The anti-inflammatory effect of dexmedetomidine and ketamine is reported to be dose-dependent and not effective at low doses.33 In contrast, there are studies reporting that the dose-dependent effect variability of dexmedetomidine and ketamine is minimal.11 On the other hand, the combination of dexmedetomidine and ketamine has been reported to have a protective effect against ventilator-associated lung damage in septic rats,10 and to have a protective effect against lung injury in rats with hemorrhagic shock.11 Dexmedetomidine and ketamine (in clinical doses) have been shown to reduce pulmonary injury in BCT-induced PC. Our results support these studies.

There are some limitations to our study. The first of them is that the hemodynamic parameters (such as invasive pressure monitoring, pre-and post-PC blood gas analysis) of rats in PC after BCT were not evaluated in detail. However, since histopathological changes (neutrophil infiltration/aggregation) in BCT were deemed sufficient for PC in previous similar trauma model studies,1 detailed monitoring and blood gas analysis were not used in our study because of the increased risk of mortality. Another limiting factor was that dexmedetomidine and ketamine were administered as an effective dose intraperitoneally at once.
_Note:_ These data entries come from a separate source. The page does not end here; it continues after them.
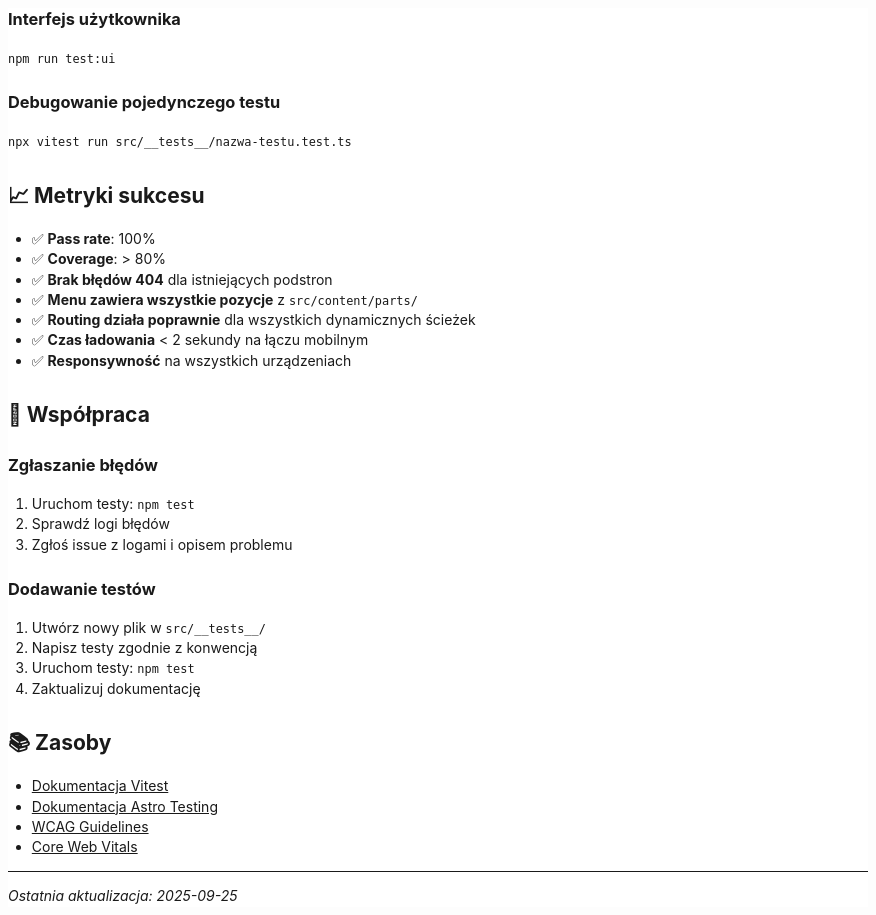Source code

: ### Interfejs użytkownika
```bash
npm run test:ui
```

### Debugowanie pojedynczego testu
```bash
npx vitest run src/__tests__/nazwa-testu.test.ts
```

## 📈 Metryki sukcesu

- ✅ **Pass rate**: 100%
- ✅ **Coverage**: > 80%
- ✅ **Brak błędów 404** dla istniejących podstron
- ✅ **Menu zawiera wszystkie pozycje** z `src/content/parts/`
- ✅ **Routing działa poprawnie** dla wszystkich dynamicznych ścieżek
- ✅ **Czas ładowania** < 2 sekundy na łączu mobilnym
- ✅ **Responsywność** na wszystkich urządzeniach

## 🤝 Współpraca

### Zgłaszanie błędów
1. Uruchom testy: `npm test`
2. Sprawdź logi błędów
3. Zgłoś issue z logami i opisem problemu

### Dodawanie testów
1. Utwórz nowy plik w `src/__tests__/`
2. Napisz testy zgodnie z konwencją
3. Uruchom testy: `npm test`
4. Zaktualizuj dokumentację

## 📚 Zasoby

- [Dokumentacja Vitest](https://vitest.dev/)
- [Dokumentacja Astro Testing](https://docs.astro.build/en/guides/testing/)
- [WCAG Guidelines](https://www.w3.org/WAI/WCAG21/quickref/)
- [Core Web Vitals](https://web.dev/vitals/)

---

*Ostatnia aktualizacja: 2025-09-25*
Here, the efficacy of the drugs may vary according to their pharmacokinetic and pharmacodynamic properties.

Conclusion

We found that 100 µg/kg dexmedetomidine or dexmedetomidine+ketamine combination administered intraperitoneally immediately after contusion had a protective effect on BCT-induced PC. No protective effect was observed when ketamine was administered alone. We believe that dexmedetomidine or dexmedetomidine+ketamine combination administered after contusion is beneficial against pulmonary injury in rats.

In light of this research demonstrating the protective effect of dexmedetomidine/ketamine in BCT-induced PC in rats, detailed clinical research is needed for its effects in clinical practice.

Acknowledgment

This research was presented as an oral presentation (S-086) at the 52nd National Congress of the Turkish Anaesthesiology and Reanimation Association (TARK 2018).

Disclosure

The authors report no conflicts of interest in this work.